Cronos (CRO) retraced 12% after testing $0.075 on March 20 as markets reacted to US authorities’ crackdown on Centralized Exchanges. With network growth trending downwards with price, can the bulls stop the slump?

Cronos (CRO) is an EVM-compatible blockchain network created by Crypto.com. The native coin appears to have hit a snag amid recent media FUD.

Scrutiny from global financial regulators has culminated in a turbulent Q1 for centralized crypto exchanges. On March 20, the U.S. Securities and Exchange Commission (SEC) issued a Wells notice to Coinbase barely weeks after Kraken was fined $30 million and ordered to halt staking services. After the Commodity Futures Trading Commission (CFTC) charged Binance at the close of March, CRO wobbled below $0.070.

On-chain data shows how CRO investors appear to be reacting cautiously to the recent negative media spotlight surrounding centralized exchanges.

Cronos Network Growth Enters Free Fall

Worryingly, the number of new users joining the Cronos network has slowed since the price dropped below $0.070 on March 18. The downtrend appears to have been exacerbated by the growing media FUD surrounding Crypto.com as the SEC cracked down on popular centralized exchanges.

According to Glassnode, the number of Cronos’ new wallet addresses has declined by 27% in the last two weeks. Since its recent local high of 229 on March 18, it has dwindled to 167 as of April 3.

Cronos (CRO) Network Growth, April 2023. Source: Glassnode

When network growth declines on a blockchain, it implies a downtrend in the adoption of its core services. Ultimately, the underlying native coin may struggle to find new demand.

In recent weeks, Cronos’ failure to attract new users has been linked to crypto investors turning to decentralized exchanges. If centralized exchanges lose ground to DEX’s, then CRO may struggle to break out of its bearish momentum.

Notably, the abrupt decline in the supply of CRO in on-chain smart contracts also confirms this bearish stance. On March 21, a few days after the Coinbase Wells notice hit media newsdesks, Cronos witnessed a sharp drop in the supply of coins locked in the smart contracts.

Between March 21 and April 4, Cronos users have unstaked nearly 21 million CRO (0.83% of circulating supply) worth approximately $1.4 million.

Cronos (CRO) Supply in Smart Contracts, April 2023. Source: Glassnode

A sharp decline in the supply of a blockchain native coin locked in smart contracts is a bearish signal.
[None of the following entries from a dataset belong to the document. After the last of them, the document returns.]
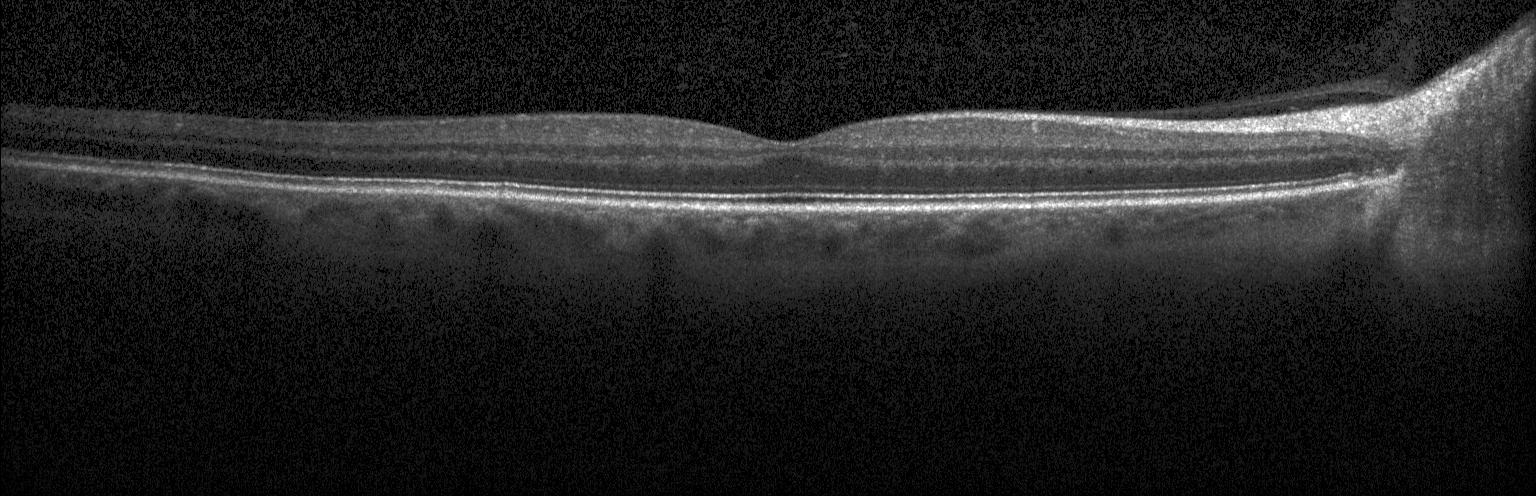

Retinal OCT B-scan — Diagnosis: neither CNV, DME, nor drusen.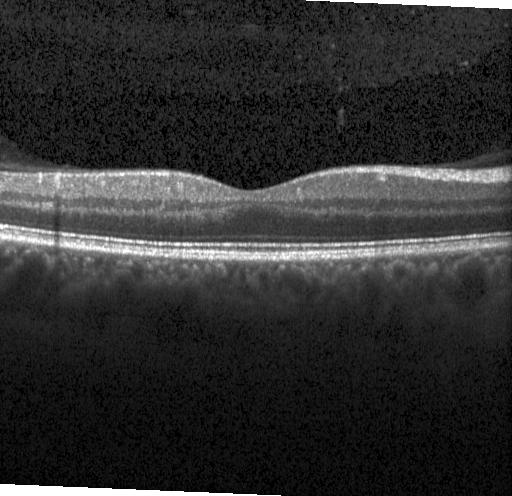

Impression: no choroidal neovascularization, diabetic macular edema, or drusen.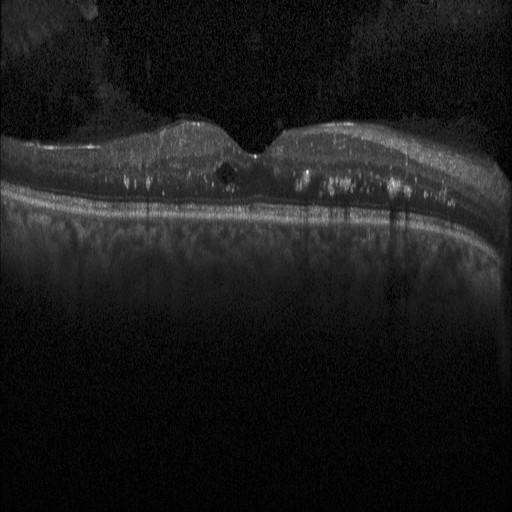

Dx: diabetic macular edema.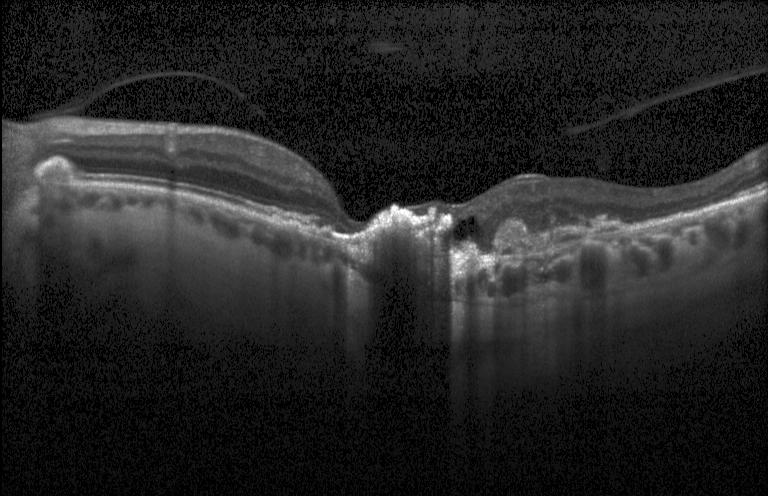 Dx: a choroidal neovascular membrane.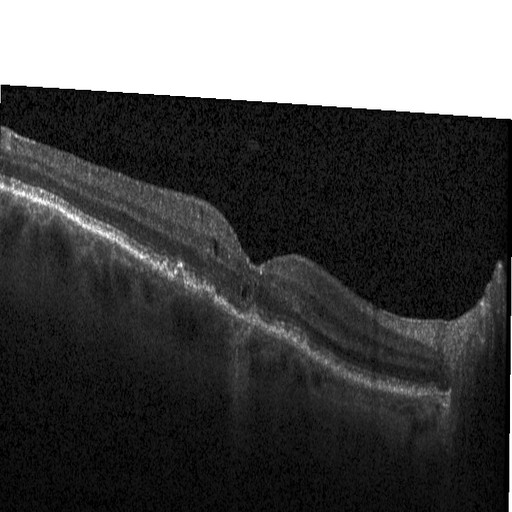
Retinal OCT cross-section.
The scan shows diabetic macular edema (DME).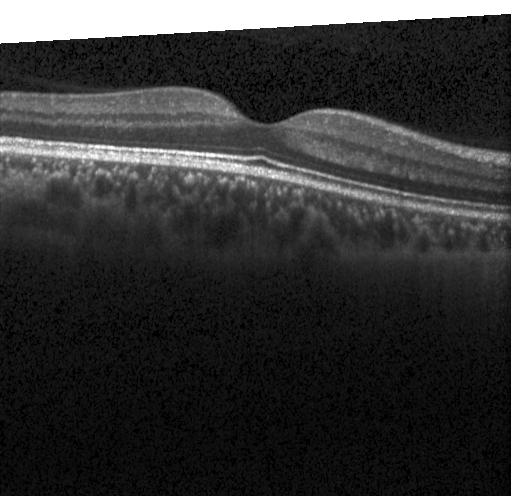
OCT scan showing neither choroidal neovascularization, diabetic macular edema, nor drusen.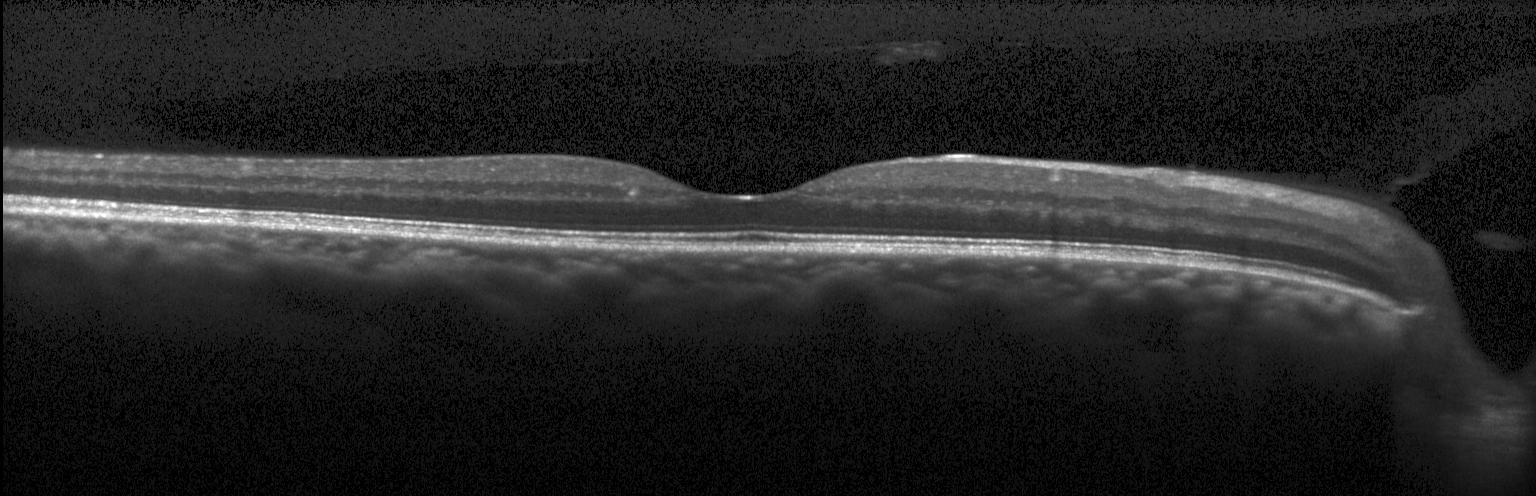

Retinal OCT B-scan · centered on the fovea · Heidelberg Spectralis OCT system · spectral-domain optical coherence tomography.
Assessment: no choroidal neovascularization, diabetic macular edema, or drusen.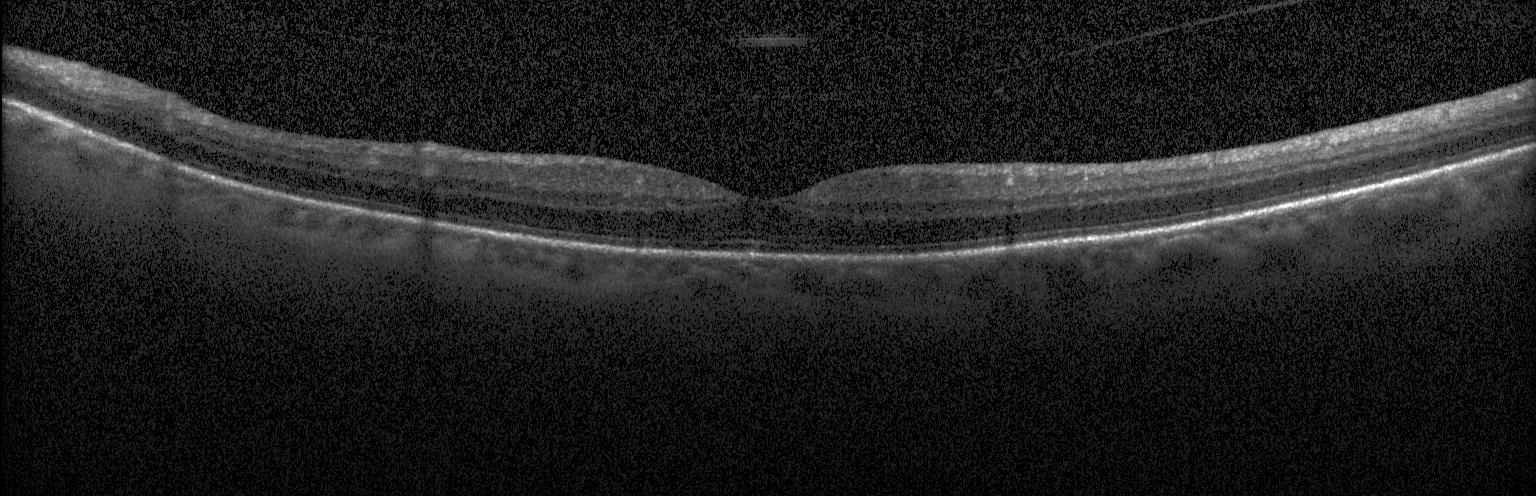 Centered on the fovea, optical coherence tomography B-scan, SD-OCT, acquired on a Heidelberg Spectralis
Finding: no choroidal neovascularization, no diabetic macular edema, and no drusen.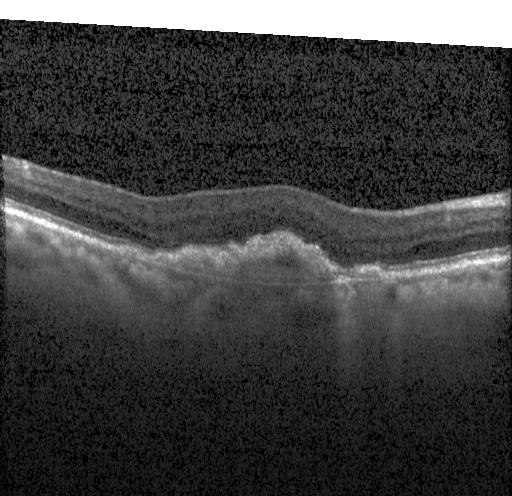
Optical coherence tomography B-scan. OCT finding: a choroidal neovascular membrane.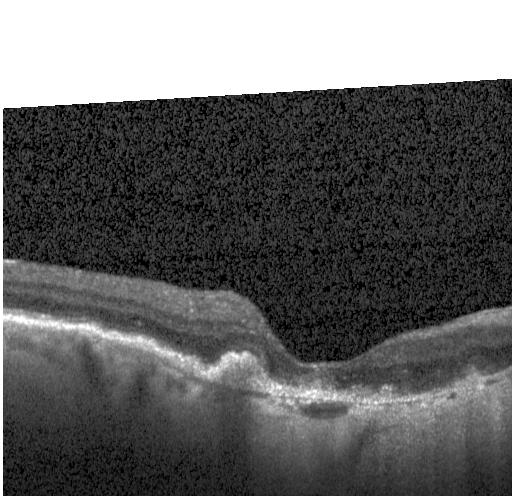 OCT scan showing CNV.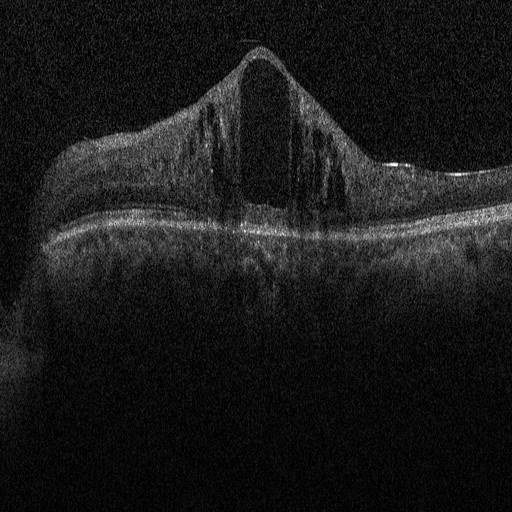 Acquired on a Heidelberg Spectralis. Retinal OCT cross-section. Diagnosis: DME.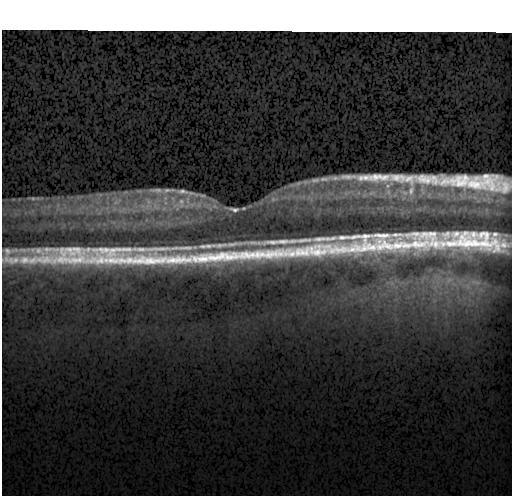 OCT B-scan. This B-scan demonstrates neither CNV, DME, nor drusen.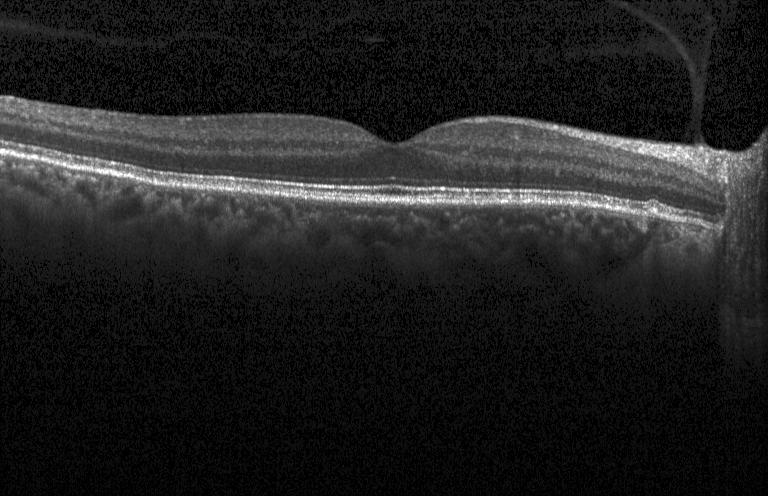

Instrument: Heidelberg Spectralis. Retinal OCT B-scan
This B-scan demonstrates sub-RPE drusenoid deposits.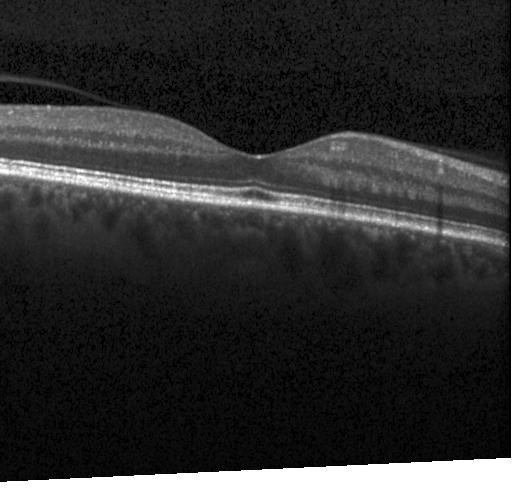

Spectral-domain OCT, OCT B-scan
Impression: neither choroidal neovascularization, diabetic macular edema, nor drusen.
It could mean that newly unstaked coins may soon hit the market for trading. In an attempt to front-run this, CRO investors may sell off their holdings prematurely, leading to prolonged selling pressure.

CRO Price Prediction: Failure to Hold $0.065 May Prove Costly

IntoTheBlock’s In/Out of Money Around Price (IOMAP) data shows that CRO will have difficulty breaking above the $0.068 resistance. At that zone, there is a massive supply of 1.7 billion CRO held by 4,800 addresses.

Furthermore, the price is likely to retrace toward $0.065. At the $0.065 zone, 4,200 addresses holding 34 million coins can offer some support. Failure to hold this support could prove costly for the bulls as CRO can enter a downtrend to $0.058.

Cronos (CRO) In/Out of Money Around Price (IOMAP), April 2023. Source: IntoTheBlock

Yet, the bulls can turn things around if CRO can break above $0.070, where 4,800 addresses bought their 1.7 billion CRO.

If that happens, it could trigger a network-wide accumulation and a prolonged rally toward $0.079. At this zone, another significant resistance of 11,000 addresses holding 494 million coins lies in wait.